Efficiency: A Low-Cost Way to Flatten the Curve
Cutting demand during peak periods keeps higher-cost resources offline and dampens market prices. Analyses from national labs indicate targeted demand-side measures can materially reduce wholesale prices during critical hours—while deferring or right-sizing future upgrades.
- Benefits include improved price predictability for customers and budget certainty for public agencies.
- Think traffic: removing a small number of cars from a jam can restore flow for everyone.
Program leads: if you have a 2–3 sentence example we can feature in ASE materials, send it to jrobinson@ase.org.
Smarter Efficiency with Real-Time Controls
Traditional efficiency lowers baseline use; modern controls add timing and automation:
- Adjust HVAC setpoints based on price or grid signals
- Pre-cool/pre-heat buildings ahead of peak windows
A Midwestern university used its building automation system to shift load away from peak hours—cutting summer energy costs and contributing to regional stability. This approach scales to schools, offices, and public buildings.

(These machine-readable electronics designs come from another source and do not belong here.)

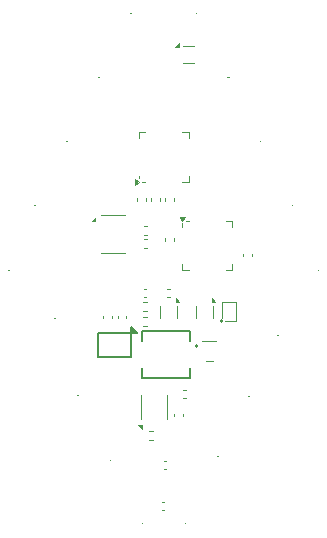
<source format=gbr>
%TF.GenerationSoftware,KiCad,Pcbnew,8.0.3*%
%TF.CreationDate,2024-06-16T19:36:31+02:00*%
%TF.ProjectId,jewelled_lc1,6a657765-6c6c-4656-945f-6c63312e6b69,rev?*%
%TF.SameCoordinates,Original*%
%TF.FileFunction,Legend,Top*%
%TF.FilePolarity,Positive*%
%FSLAX45Y45*%
G04 Gerber Fmt 4.5, Leading zero omitted, Abs format (unit mm)*
G04 Created by KiCad (PCBNEW 8.0.3) date 2024-06-16 19:36:31*
%MOMM*%
%LPD*%
G01*
G04 APERTURE LIST*
%ADD10C,0.100000*%
%ADD11C,0.120000*%
%ADD12C,0.150000*%
%ADD13C,0.200000*%
G04 APERTURE END LIST*
D10*
%TO.C,D8*%
X15253806Y-8927463D02*
G75*
G02*
X15243806Y-8927463I-5000J0D01*
G01*
X15243806Y-8927463D02*
G75*
G02*
X15253806Y-8927463I5000J0D01*
G01*
D11*
%TO.C,D19*%
X15120000Y-11326000D02*
X15060000Y-11326000D01*
X15140000Y-11154000D02*
X15020000Y-11154000D01*
D12*
X14982500Y-11200000D02*
G75*
G02*
X14967500Y-11200000I-7500J0D01*
G01*
X14967500Y-11200000D02*
G75*
G02*
X14982500Y-11200000I7500J0D01*
G01*
D11*
%TO.C,U4*%
X14504000Y-11815000D02*
X14504000Y-11615000D01*
X14726000Y-11815000D02*
X14726000Y-11615000D01*
X14514000Y-11899000D02*
X14486000Y-11871000D01*
X14514000Y-11871000D01*
X14514000Y-11899000D01*
G36*
X14514000Y-11899000D02*
G01*
X14486000Y-11871000D01*
X14514000Y-11871000D01*
X14514000Y-11899000D01*
G37*
D10*
%TO.C,D11*%
X14156194Y-8927463D02*
G75*
G02*
X14146194Y-8927463I-5000J0D01*
G01*
X14146194Y-8927463D02*
G75*
G02*
X14156194Y-8927463I5000J0D01*
G01*
%TO.C,D14*%
X13395000Y-10559000D02*
G75*
G02*
X13385000Y-10559000I-5000J0D01*
G01*
X13385000Y-10559000D02*
G75*
G02*
X13395000Y-10559000I5000J0D01*
G01*
D11*
%TO.C,R4*%
X14579636Y-11917000D02*
X14610364Y-11917000D01*
X14579636Y-11993000D02*
X14610364Y-11993000D01*
%TO.C,C7*%
X14309000Y-10965784D02*
X14309000Y-10944216D01*
X14381000Y-10965784D02*
X14381000Y-10944216D01*
%TO.C,C9*%
X14189000Y-10965784D02*
X14189000Y-10944216D01*
X14261000Y-10965784D02*
X14261000Y-10944216D01*
D10*
%TO.C,D13*%
X13616194Y-10007463D02*
G75*
G02*
X13606194Y-10007463I-5000J0D01*
G01*
X13606194Y-10007463D02*
G75*
G02*
X13616194Y-10007463I5000J0D01*
G01*
D11*
%TO.C,U2*%
X14669000Y-10960000D02*
X14669000Y-10860000D01*
X14811000Y-10960000D02*
X14811000Y-10860000D01*
X14832000Y-10826000D02*
X14804000Y-10826000D01*
X14804000Y-10798000D01*
X14832000Y-10826000D01*
G36*
X14832000Y-10826000D02*
G01*
X14804000Y-10826000D01*
X14804000Y-10798000D01*
X14832000Y-10826000D01*
G37*
%TO.C,C11*%
X14474000Y-9949216D02*
X14474000Y-9970784D01*
X14546000Y-9949216D02*
X14546000Y-9970784D01*
%TO.C,R3*%
X14524636Y-10832000D02*
X14555364Y-10832000D01*
X14524636Y-10908000D02*
X14555364Y-10908000D01*
D10*
%TO.C,D16*%
X13980556Y-11617463D02*
G75*
G02*
X13970556Y-11617463I-5000J0D01*
G01*
X13970556Y-11617463D02*
G75*
G02*
X13980556Y-11617463I5000J0D01*
G01*
D11*
%TO.C,C5*%
X14529216Y-10714000D02*
X14550784Y-10714000D01*
X14529216Y-10786000D02*
X14550784Y-10786000D01*
%TO.C,U8*%
X14974000Y-10960000D02*
X14974000Y-10860000D01*
X15116000Y-10960000D02*
X15116000Y-10860000D01*
X15137000Y-10826000D02*
X15109000Y-10826000D01*
X15109000Y-10798000D01*
X15137000Y-10826000D01*
G36*
X15137000Y-10826000D02*
G01*
X15109000Y-10826000D01*
X15109000Y-10798000D01*
X15137000Y-10826000D01*
G37*
%TO.C,C1*%
X14684216Y-12519000D02*
X14705784Y-12519000D01*
X14684216Y-12591000D02*
X14705784Y-12591000D01*
%TO.C,R1*%
X14712000Y-9944636D02*
X14712000Y-9975364D01*
X14788000Y-9944636D02*
X14788000Y-9975364D01*
%TO.C,Q2*%
X15190000Y-10830000D02*
X15310000Y-10830000D01*
X15190000Y-10960000D02*
X15190000Y-10830000D01*
X15310000Y-10830000D02*
X15310000Y-10990000D01*
X15310000Y-10990000D02*
X15220000Y-10990000D01*
D13*
X15196350Y-10990000D02*
G75*
G02*
X15183650Y-10990000I-6350J0D01*
G01*
X15183650Y-10990000D02*
G75*
G02*
X15196350Y-10990000I6350J0D01*
G01*
D10*
%TO.C,D12*%
X13886194Y-9467463D02*
G75*
G02*
X13876194Y-9467463I-5000J0D01*
G01*
X13876194Y-9467463D02*
G75*
G02*
X13886194Y-9467463I5000J0D01*
G01*
D11*
%TO.C,C10*%
X14594000Y-9949216D02*
X14594000Y-9970784D01*
X14666000Y-9949216D02*
X14666000Y-9970784D01*
D10*
%TO.C,D15*%
X13787463Y-10966194D02*
G75*
G02*
X13777463Y-10966194I-5000J0D01*
G01*
X13777463Y-10966194D02*
G75*
G02*
X13787463Y-10966194I5000J0D01*
G01*
%TO.C,D7*%
X15523806Y-9467463D02*
G75*
G02*
X15513806Y-9467463I-5000J0D01*
G01*
X15513806Y-9467463D02*
G75*
G02*
X15523806Y-9467463I5000J0D01*
G01*
D11*
%TO.C,C3*%
X14789000Y-11795784D02*
X14789000Y-11774216D01*
X14861000Y-11795784D02*
X14861000Y-11774216D01*
D10*
%TO.C,D3*%
X15426194Y-11627463D02*
G75*
G02*
X15416194Y-11627463I-5000J0D01*
G01*
X15416194Y-11627463D02*
G75*
G02*
X15426194Y-11627463I5000J0D01*
G01*
D11*
%TO.C,C6*%
X14864216Y-11569000D02*
X14885784Y-11569000D01*
X14864216Y-11641000D02*
X14885784Y-11641000D01*
D10*
%TO.C,D9*%
X14983806Y-8387463D02*
G75*
G02*
X14973806Y-8387463I-5000J0D01*
G01*
X14973806Y-8387463D02*
G75*
G02*
X14983806Y-8387463I5000J0D01*
G01*
%TO.C,D17*%
X14253806Y-12167463D02*
G75*
G02*
X14243806Y-12167463I-5000J0D01*
G01*
X14243806Y-12167463D02*
G75*
G02*
X14253806Y-12167463I5000J0D01*
G01*
%TO.C,D10*%
X14426194Y-8387463D02*
G75*
G02*
X14416194Y-8387463I-5000J0D01*
G01*
X14416194Y-8387463D02*
G75*
G02*
X14426194Y-8387463I5000J0D01*
G01*
D11*
%TO.C,C8*%
X15374000Y-10419216D02*
X15374000Y-10440784D01*
X15446000Y-10419216D02*
X15446000Y-10440784D01*
%TO.C,R5*%
X14560364Y-10297000D02*
X14529636Y-10297000D01*
X14560364Y-10373000D02*
X14529636Y-10373000D01*
%TO.C,C2*%
X14699216Y-12174000D02*
X14720784Y-12174000D01*
X14699216Y-12246000D02*
X14720784Y-12246000D01*
D10*
%TO.C,D4*%
X15671194Y-11112463D02*
G75*
G02*
X15661194Y-11112463I-5000J0D01*
G01*
X15661194Y-11112463D02*
G75*
G02*
X15671194Y-11112463I5000J0D01*
G01*
D11*
%TO.C,U6*%
X14171750Y-10089000D02*
X14371750Y-10089000D01*
X14171750Y-10411000D02*
X14371750Y-10411000D01*
X14116750Y-10145000D02*
X14088750Y-10145000D01*
X14116750Y-10117000D01*
X14116750Y-10145000D01*
G36*
X14116750Y-10145000D02*
G01*
X14088750Y-10145000D01*
X14116750Y-10117000D01*
X14116750Y-10145000D01*
G37*
D10*
%TO.C,D18*%
X14523806Y-12707463D02*
G75*
G02*
X14513806Y-12707463I-5000J0D01*
G01*
X14513806Y-12707463D02*
G75*
G02*
X14523806Y-12707463I5000J0D01*
G01*
D11*
%TO.C,R6*%
X14560364Y-10187000D02*
X14529636Y-10187000D01*
X14560364Y-10263000D02*
X14529636Y-10263000D01*
%TO.C,U5*%
X14960000Y-8659000D02*
X14860000Y-8659000D01*
X14960000Y-8801000D02*
X14860000Y-8801000D01*
X14826000Y-8666000D02*
X14798000Y-8666000D01*
X14826000Y-8638000D01*
X14826000Y-8666000D01*
G36*
X14826000Y-8666000D02*
G01*
X14798000Y-8666000D01*
X14826000Y-8638000D01*
X14826000Y-8666000D01*
G37*
D10*
%TO.C,D6*%
X15793806Y-10007463D02*
G75*
G02*
X15783806Y-10007463I-5000J0D01*
G01*
X15783806Y-10007463D02*
G75*
G02*
X15793806Y-10007463I5000J0D01*
G01*
D11*
%TO.C,C12*%
X14714000Y-10310784D02*
X14714000Y-10289216D01*
X14786000Y-10310784D02*
X14786000Y-10289216D01*
%TO.C,C4*%
X14750784Y-10714000D02*
X14729216Y-10714000D01*
X14750784Y-10786000D02*
X14729216Y-10786000D01*
D10*
%TO.C,D5*%
X16015000Y-10559000D02*
G75*
G02*
X16005000Y-10559000I-5000J0D01*
G01*
X16005000Y-10559000D02*
G75*
G02*
X16015000Y-10559000I5000J0D01*
G01*
%TO.C,D2*%
X15164478Y-12135829D02*
G75*
G02*
X15154478Y-12135829I-5000J0D01*
G01*
X15154478Y-12135829D02*
G75*
G02*
X15164478Y-12135829I5000J0D01*
G01*
D12*
%TO.C,BZ1*%
X14520000Y-11070000D02*
X14520000Y-11155000D01*
X14520000Y-11070000D02*
X14920000Y-11070000D01*
X14520000Y-11470000D02*
X14520000Y-11385000D01*
X14920000Y-11070000D02*
X14920000Y-11155000D01*
X14920000Y-11470000D02*
X14520000Y-11470000D01*
X14920000Y-11470000D02*
X14920000Y-11385000D01*
D10*
%TO.C,D1*%
X14886194Y-12707463D02*
G75*
G02*
X14876194Y-12707463I-5000J0D01*
G01*
X14876194Y-12707463D02*
G75*
G02*
X14886194Y-12707463I5000J0D01*
G01*
%TO.C,U7*%
D12*
X14425000Y-11090000D02*
X14145000Y-11090000D01*
X14145000Y-11290000D01*
X14425000Y-11290000D01*
X14425000Y-11090000D01*
X14475000Y-11090000D02*
X14425000Y-11090000D01*
X14425000Y-11040000D01*
X14475000Y-11090000D01*
G36*
X14475000Y-11090000D02*
G01*
X14425000Y-11090000D01*
X14425000Y-11040000D01*
X14475000Y-11090000D01*
G37*
D11*
%TO.C,R2*%
X14555364Y-10952000D02*
X14524636Y-10952000D01*
X14555364Y-11028000D02*
X14524636Y-11028000D01*
%TO.C,U3*%
X14859000Y-10194000D02*
X14859000Y-10163000D01*
X14859000Y-10561000D02*
X14859000Y-10506000D01*
X14914000Y-10139000D02*
X14889000Y-10139000D01*
X14914000Y-10561000D02*
X14859000Y-10561000D01*
X15226000Y-10139000D02*
X15281000Y-10139000D01*
X15226000Y-10561000D02*
X15281000Y-10561000D01*
X15281000Y-10139000D02*
X15281000Y-10194000D01*
X15281000Y-10561000D02*
X15281000Y-10506000D01*
X14859000Y-10139000D02*
X14835000Y-10106000D01*
X14883000Y-10106000D01*
X14859000Y-10139000D01*
G36*
X14859000Y-10139000D02*
G01*
X14835000Y-10106000D01*
X14883000Y-10106000D01*
X14859000Y-10139000D01*
G37*
%TO.C,U1*%
X14489000Y-9389000D02*
X14541500Y-9389000D01*
X14489000Y-9441500D02*
X14489000Y-9389000D01*
X14489000Y-9758500D02*
X14489000Y-9781000D01*
X14541500Y-9811000D02*
X14513000Y-9811000D01*
X14911000Y-9389000D02*
X14858500Y-9389000D01*
X14911000Y-9441500D02*
X14911000Y-9389000D01*
X14911000Y-9758500D02*
X14911000Y-9811000D01*
X14911000Y-9811000D02*
X14858500Y-9811000D01*
X14489000Y-9811000D02*
X14456000Y-9835000D01*
X14456000Y-9787000D01*
X14489000Y-9811000D01*
G36*
X14489000Y-9811000D02*
G01*
X14456000Y-9835000D01*
X14456000Y-9787000D01*
X14489000Y-9811000D01*
G37*
%TD*%
M02*

</source>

Why This Matters for Energy Efficiency—and ASE’s Work
Treating efficiency and flexible demand as measurable, dispatchable resources is central to ASE’s mission: lowering costs, improving reliability, and expanding accessibility to solutions that help customers participate. Through the Innovation Policy Committee and Active Efficiency initiative, ASE convenes utilities, technology providers, ESCOs, and policymakers to advance controls, interoperability, and demand-flexibility practices in real buildings.
Interested in shaping this work? Email jrobinson@ase.org with “Interested in IPC” to get the next meeting invite.
A Market-Compatible Path for Public-Sector Leadership
Public buildings—courthouses, hospitals, campuses, and offices—are ideal proving grounds for price-responsive efficiency. ASE recommends paired pilots that combine dynamic pricing with automation and practical measurement:
- Test time-of-use and real-time pricing structures in willing facilities
- Offer limited grants/credits for controls and automation to enable participation
- Share results through DOE’s Better Buildings and Connected Communities programs
These efforts can demonstrate how efficiency enhances affordability, reliability, and accessibility—without new subsidies.